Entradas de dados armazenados
______________________________

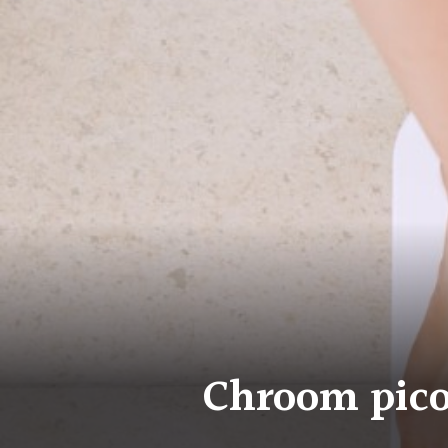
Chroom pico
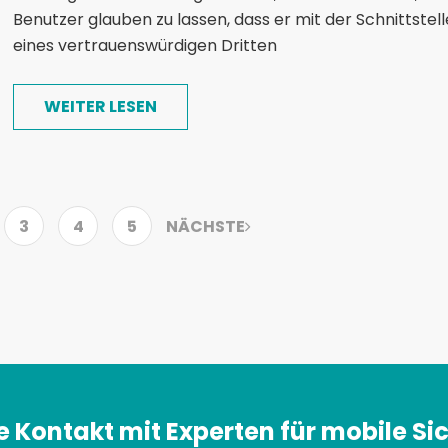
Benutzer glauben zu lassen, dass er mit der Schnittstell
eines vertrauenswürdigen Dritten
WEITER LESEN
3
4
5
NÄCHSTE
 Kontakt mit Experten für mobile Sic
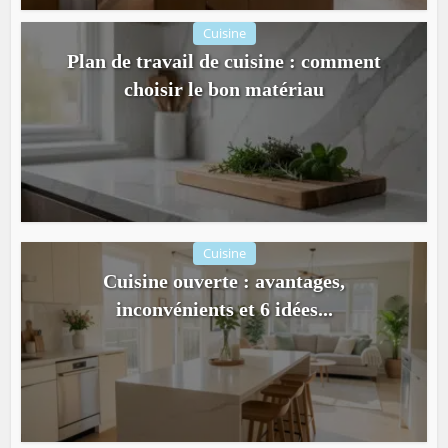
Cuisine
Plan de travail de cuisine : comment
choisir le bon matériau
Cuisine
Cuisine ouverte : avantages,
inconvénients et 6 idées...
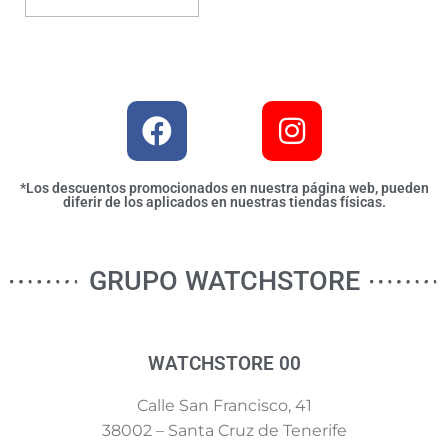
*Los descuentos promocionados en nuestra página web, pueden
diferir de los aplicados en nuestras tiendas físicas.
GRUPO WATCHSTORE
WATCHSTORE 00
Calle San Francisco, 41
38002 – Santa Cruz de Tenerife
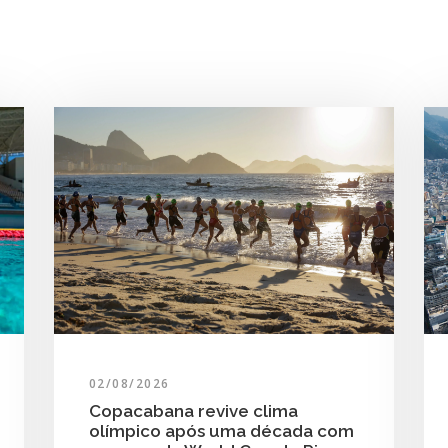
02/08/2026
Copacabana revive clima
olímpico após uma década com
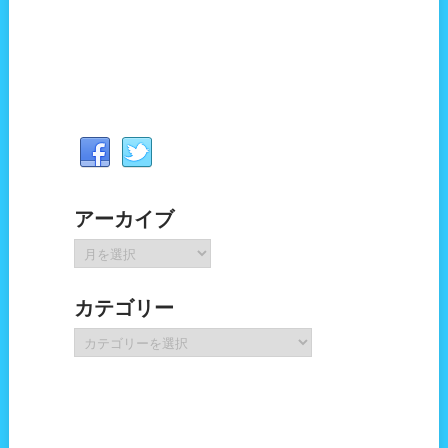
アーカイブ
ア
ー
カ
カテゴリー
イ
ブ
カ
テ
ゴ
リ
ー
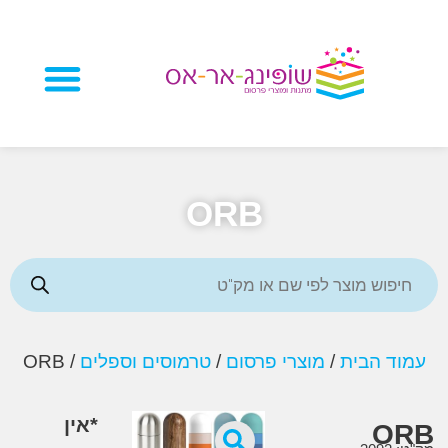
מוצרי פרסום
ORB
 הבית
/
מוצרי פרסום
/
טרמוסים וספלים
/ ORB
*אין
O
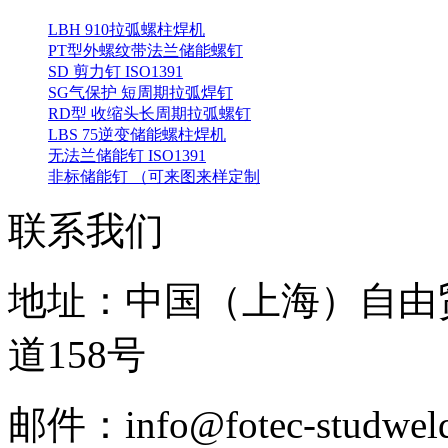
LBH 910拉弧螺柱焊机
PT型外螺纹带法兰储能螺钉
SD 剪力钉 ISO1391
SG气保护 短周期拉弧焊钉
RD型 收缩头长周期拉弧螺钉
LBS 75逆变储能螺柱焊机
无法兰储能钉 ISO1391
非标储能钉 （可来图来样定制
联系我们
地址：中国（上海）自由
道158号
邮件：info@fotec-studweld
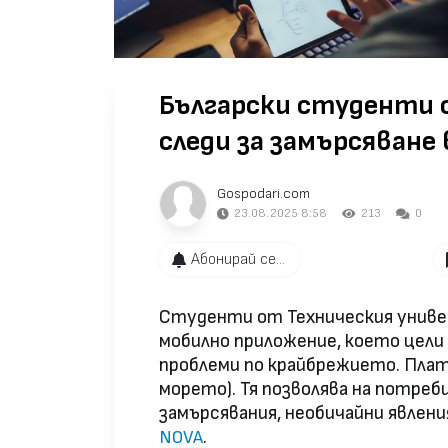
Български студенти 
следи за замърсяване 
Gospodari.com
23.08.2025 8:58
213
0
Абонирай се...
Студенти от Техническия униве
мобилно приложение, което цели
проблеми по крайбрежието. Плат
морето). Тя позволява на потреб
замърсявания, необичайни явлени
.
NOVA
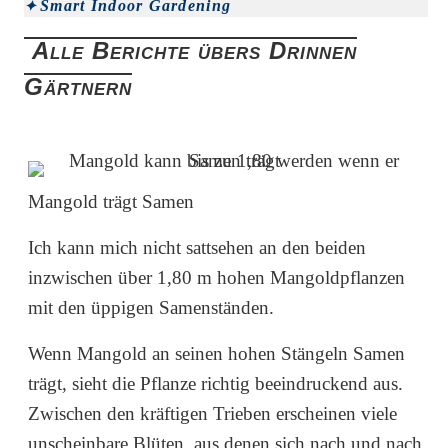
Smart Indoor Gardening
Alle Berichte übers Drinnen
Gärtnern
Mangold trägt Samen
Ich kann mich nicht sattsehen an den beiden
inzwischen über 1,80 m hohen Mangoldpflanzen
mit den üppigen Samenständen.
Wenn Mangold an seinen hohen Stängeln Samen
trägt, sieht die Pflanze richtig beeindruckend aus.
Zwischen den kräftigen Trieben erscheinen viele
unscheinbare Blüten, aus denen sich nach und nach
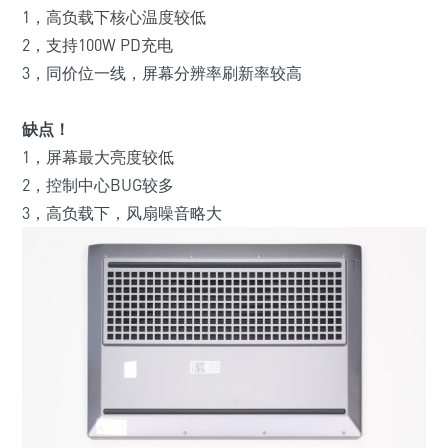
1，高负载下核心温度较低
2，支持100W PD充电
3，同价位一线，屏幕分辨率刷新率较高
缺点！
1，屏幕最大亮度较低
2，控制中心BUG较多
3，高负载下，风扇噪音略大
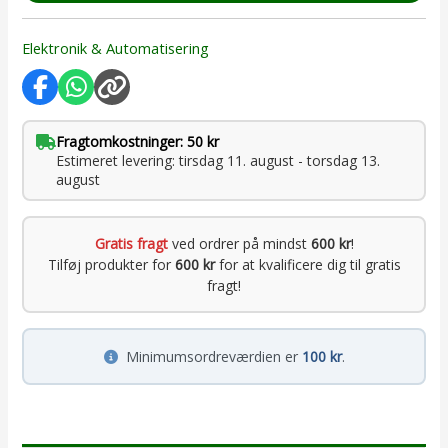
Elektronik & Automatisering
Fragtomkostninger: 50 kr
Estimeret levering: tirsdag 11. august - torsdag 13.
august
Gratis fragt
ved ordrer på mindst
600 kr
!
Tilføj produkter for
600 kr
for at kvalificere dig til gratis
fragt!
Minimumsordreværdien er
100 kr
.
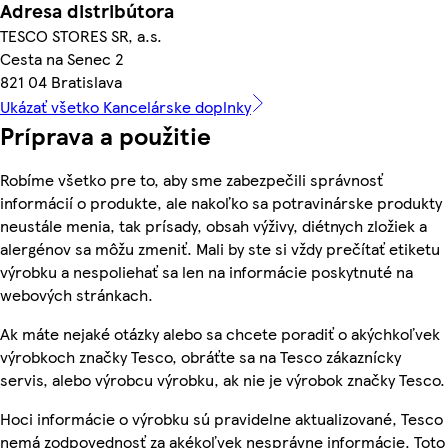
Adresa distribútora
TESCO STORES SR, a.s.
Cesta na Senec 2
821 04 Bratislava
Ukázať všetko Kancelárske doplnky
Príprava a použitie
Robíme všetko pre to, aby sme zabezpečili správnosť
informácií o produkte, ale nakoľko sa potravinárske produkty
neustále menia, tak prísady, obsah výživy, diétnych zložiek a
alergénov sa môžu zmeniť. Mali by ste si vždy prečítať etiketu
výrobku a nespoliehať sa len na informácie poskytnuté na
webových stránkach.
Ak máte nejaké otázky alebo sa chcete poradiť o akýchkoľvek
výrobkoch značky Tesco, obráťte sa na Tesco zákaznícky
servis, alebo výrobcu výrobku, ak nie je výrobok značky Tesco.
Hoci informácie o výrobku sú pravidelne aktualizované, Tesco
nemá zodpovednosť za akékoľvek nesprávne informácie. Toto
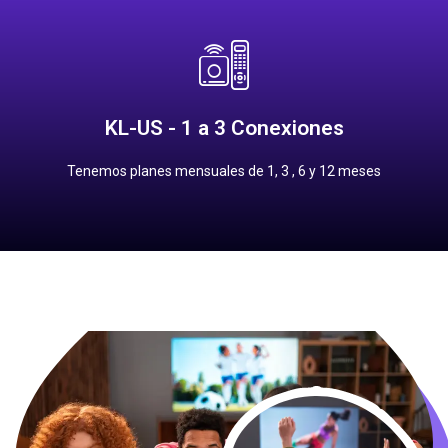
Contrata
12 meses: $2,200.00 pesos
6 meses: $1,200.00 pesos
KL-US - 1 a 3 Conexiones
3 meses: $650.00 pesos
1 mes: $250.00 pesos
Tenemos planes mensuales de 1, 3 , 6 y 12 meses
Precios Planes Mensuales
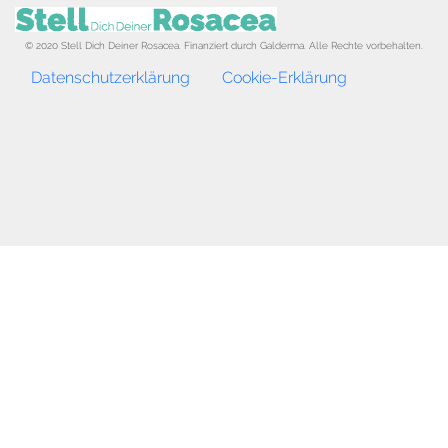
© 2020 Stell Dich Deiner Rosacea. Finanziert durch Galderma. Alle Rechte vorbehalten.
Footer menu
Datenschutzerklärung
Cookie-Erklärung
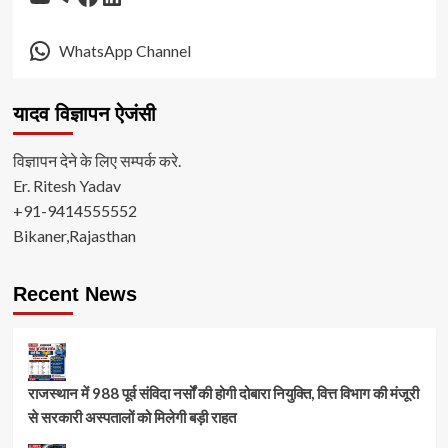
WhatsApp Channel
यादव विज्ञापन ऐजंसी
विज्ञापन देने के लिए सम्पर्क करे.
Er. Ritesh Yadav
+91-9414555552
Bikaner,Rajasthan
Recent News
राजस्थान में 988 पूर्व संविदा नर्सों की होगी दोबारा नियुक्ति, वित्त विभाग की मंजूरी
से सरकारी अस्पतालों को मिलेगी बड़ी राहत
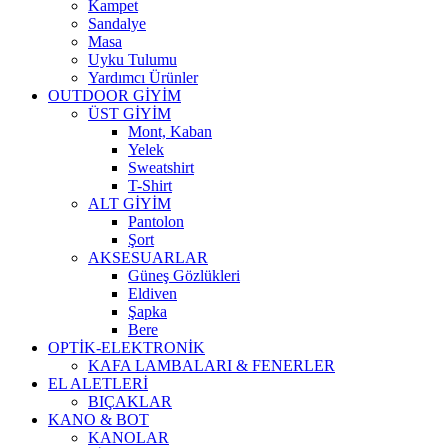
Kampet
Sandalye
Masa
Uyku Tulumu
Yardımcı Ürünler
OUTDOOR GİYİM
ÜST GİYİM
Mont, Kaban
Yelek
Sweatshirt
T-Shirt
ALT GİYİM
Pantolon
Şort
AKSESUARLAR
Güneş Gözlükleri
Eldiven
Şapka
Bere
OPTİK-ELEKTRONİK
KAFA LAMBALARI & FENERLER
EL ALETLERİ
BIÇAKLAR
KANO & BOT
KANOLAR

______________________________

» **Descrição do problema**
Apresente todas as linhas das entradas acima como uma tabela Markdown de duas colunas, Posição (o número sequencial da linha) e Texto (a própria linha), sem incluir as linhas em branco. Deixe as imagens de fora da resposta.

» **Resposta do exercício**
| Posição | Texto |
|---|---|
| 1 | Chroom pico |
| 2 | Benutzer glauben zu lassen, dass er mit der Schnittstell |
| 3 | eines vertrauenswürdigen Dritten |
| 4 | WEITER LESEN |
| 5 | 3 |
| 6 | 4 |
| 7 | 5 |
| 8 | NÄCHSTE |
| 9 |  Kontakt mit Experten für mobile Sic |
| 10 | Cuisine |
| 11 | Plan de travail de cuisine : comment |
| 12 | choisir le bon matériau |
| 13 | Cuisine |
| 14 | Cuisine ouverte : avantages, |
| 15 | inconvénients et 6 idées... |
| 16 | *Los descuentos promocionados en nuestra página web, pueden |
| 17 | diferir de los aplicados en nuestras tiendas físicas. |
| 18 | GRUPO WATCHSTORE |
| 19 | WATCHSTORE 00 |
| 20 | Calle San Francisco, 41 |
| 21 | 38002 – Santa Cruz de Tenerife |
| 22 | 02/08/2026 |
| 23 | Copacabana revive clima |
| 24 | olímpico após uma década com |
| 25 | アーカイブ |
| 26 | ア |
| 27 | ー |
| 28 | カ |
| 29 | カテゴリー |
| 30 | イ |
| 31 | ブ |
| 32 | カ |
| 33 | テ |
| 34 | ゴ |
| 35 | リ |
| 36 | ー |
| 37 | מוצרי פרסום |
| 38 | ORB |
| 39 |  הבית |
| 40 | / |
| 41 | מוצרי פרסום |
| 42 | / |
| 43 | טרמוסים וספלים |
| 44 | / ORB |
| 45 | *אין |
| 46 | O |
| 47 | LBH 910拉弧螺柱焊机 |
| 48 | PT型外螺纹带法兰储能螺钉 |
| 49 | SD 剪力钉 ISO1391 |
| 50 | SG气保护 短周期拉弧焊钉 |
| 51 | RD型 收缩头长周期拉弧螺钉 |
| 52 | LBS 75逆变储能螺柱焊机 |
| 53 | 无法兰储能钉 ISO1391 |
| 54 | 非标储能钉 （可来图来样定制 |
| 55 | 联系我们 |
| 56 | 地址：中国（上海）自由 |
| 57 | 道158号 |
| 58 | 邮件：info@fotec-studweld |
| 59 | Български студенти  |
| 60 | следи за замърсяване  |
| 61 | Gospodari.com |
| 62 | 23.08.2025 8:58 |
| 63 | 213 |
| 64 | 0 |
| 65 | Абонирай се... |
| 66 | Студенти от Техническия униве |
| 67 | мобилно приложение, което цели |
| 68 | проблеми по крайбрежието. Плат |
| 69 | морето). Тя позволява на потреб |
| 70 | замърсявания, необичайни явлени |
| 71 | . |
| 72 | NOVA |
| 73 | Smart Indoor Gardening |
| 74 | Alle Berichte übers Drinnen |
| 75 | Gärtnern |
| 76 | Mangold trägt Samen |
| 77 | Ich kann mich nicht sattsehen an den beiden |
| 78 | inzwischen über 1,80 m hohen Mangoldpflanzen |
| 79 | mit den üppigen Samenständen. |
| 80 | Wenn Mangold an seinen hohen Stängeln Samen |
| 81 | trägt, sieht die Pflanze richtig beeindruckend aus. |
| 82 | Zwischen den kräftigen Trieben erscheinen viele |
| 83 | unscheinbare Blüten, aus denen sich nach und nach |
| 84 | 1，高负载下核心温度较低 |
| 85 | 2，支持100W PD充电 |
| 86 | 3，同价位一线，屏幕分辨率刷新率较高 |
| 87 | 缺点！ |
| 88 | 1，屏幕最大亮度较低 |
| 89 | 2，控制中心BUG较多 |
| 90 | 3，高负载下，风扇噪音略大 |
| 91 | Elektronik & Automatisering |
| 92 | Fragtomkostninger: 50 kr |
| 93 | Estimeret levering: tirsdag 11. august - torsdag 13. |
| 94 | august |
| 95 | Gratis fragt |
| 96 | ved ordrer på mindst |
| 97 | 600 kr |
| 98 | ! |
| 99 | Tilføj produkter for |
| 100 | 600 kr |
| 101 | for at kvalificere dig til gratis |
| 102 | fragt! |
| 103 | Minimumsordreværdien er |
| 104 | 100 kr |
| 105 | . |
| 106 | Adresa distribútora |
| 107 | TESCO STORES SR, a.s. |
| 108 | Cesta na Senec 2 |
| 109 | 821 04 Bratislava |
| 110 | Ukázať všetko Kancelárske doplnky |
| 111 | Príprava a použitie |
| 112 | Robíme všetko pre to, aby sme zabezpečili správnosť |
| 113 | informácií o produkte, ale nakoľko sa potravinárske produkty |
| 114 | neustále menia, tak prísady, obsah výživy, diétnych zložiek a |
| 115 | alergénov sa môžu zmeniť. Mali by ste si vždy prečítať etiketu |
| 116 | výrobku a nespoliehať sa len na informácie poskytnuté na |
| 117 | webových stránkach. |
| 118 | Ak máte nejaké otázky alebo sa chcete poradiť o akýchkoľvek |
| 119 | výrobkoch značky Tesco, obráťte sa na Tesco zákaznícky |
| 120 | servis, alebo výrobcu výrobku, ak nie je výrobok značky Tesco. |
| 121 | Hoci informácie o výrobku sú pravidelne aktualizované, Tesco |
| 122 | nemá zodpovednosť za akékoľvek nesprávne informácie. Toto |
| 123 | Contrata |
| 124 | 12 meses: $2,200.00 pesos |
| 125 | 6 meses: $1,200.00 pesos |
| 126 | KL-US - 1 a 3 Conexiones |
| 127 | 3 meses: $650.00 pesos |
| 128 | 1 mes: $250.00 pesos |
| 129 | Tenemos planes mensuales de 1, 3 , 6 y 12 meses |
| 130 | Precios Planes Mensuales |
| 131 | © 2020 Stell Dich Deiner Rosacea. Finanziert durch Galderma. Alle Rechte vorbehalten. |
| 132 | Footer menu |
| 133 | Datenschutzerklärung |
| 134 | Cookie-Erklärung |
| 135 | WhatsApp Channel |
| 136 | यादव विज्ञापन ऐजंसी |
| 137 | विज्ञापन देने के लिए सम्पर्क करे. |
| 138 | Er. Ritesh Yadav |
| 139 | +91-9414555552 |
| 140 | Bikaner,Rajasthan |
| 141 | Recent News |
| 142 | राजस्थान में 988 पूर्व संविदा नर्सों की होगी दोबारा नियुक्ति, वित्त विभाग की मंजूरी |
| 143 | से सरकारी अस्पतालों को मिलेगी बड़ी राहत |
| 144 | Kampet |
| 145 | Sandalye |
| 146 | Masa |
| 147 | Uyku Tulumu |
| 148 | Yardımcı Ürünler |
| 149 | OUTDOOR GİYİM |
| 150 | ÜST GİYİM |
| 151 | Mont, Kaban |
| 152 | Yelek |
| 153 | Sweatshirt |
| 154 | T-Shirt |
| 155 | ALT GİYİM |
| 156 | Pantolon |
| 157 | Şort |
| 158 | AKSESUARLAR |
| 159 | Güneş Gözlükleri |
| 160 | Eldiven |
| 161 | Şapka |
| 162 | Bere |
| 163 | OPTİK-ELEKTRONİK |
| 164 | KAFA LAMBALARI & FENERLER |
| 165 | EL ALETLERİ |
| 166 | BIÇAKLAR |
| 167 | KANO & BOT |
| 168 | KANOLAR |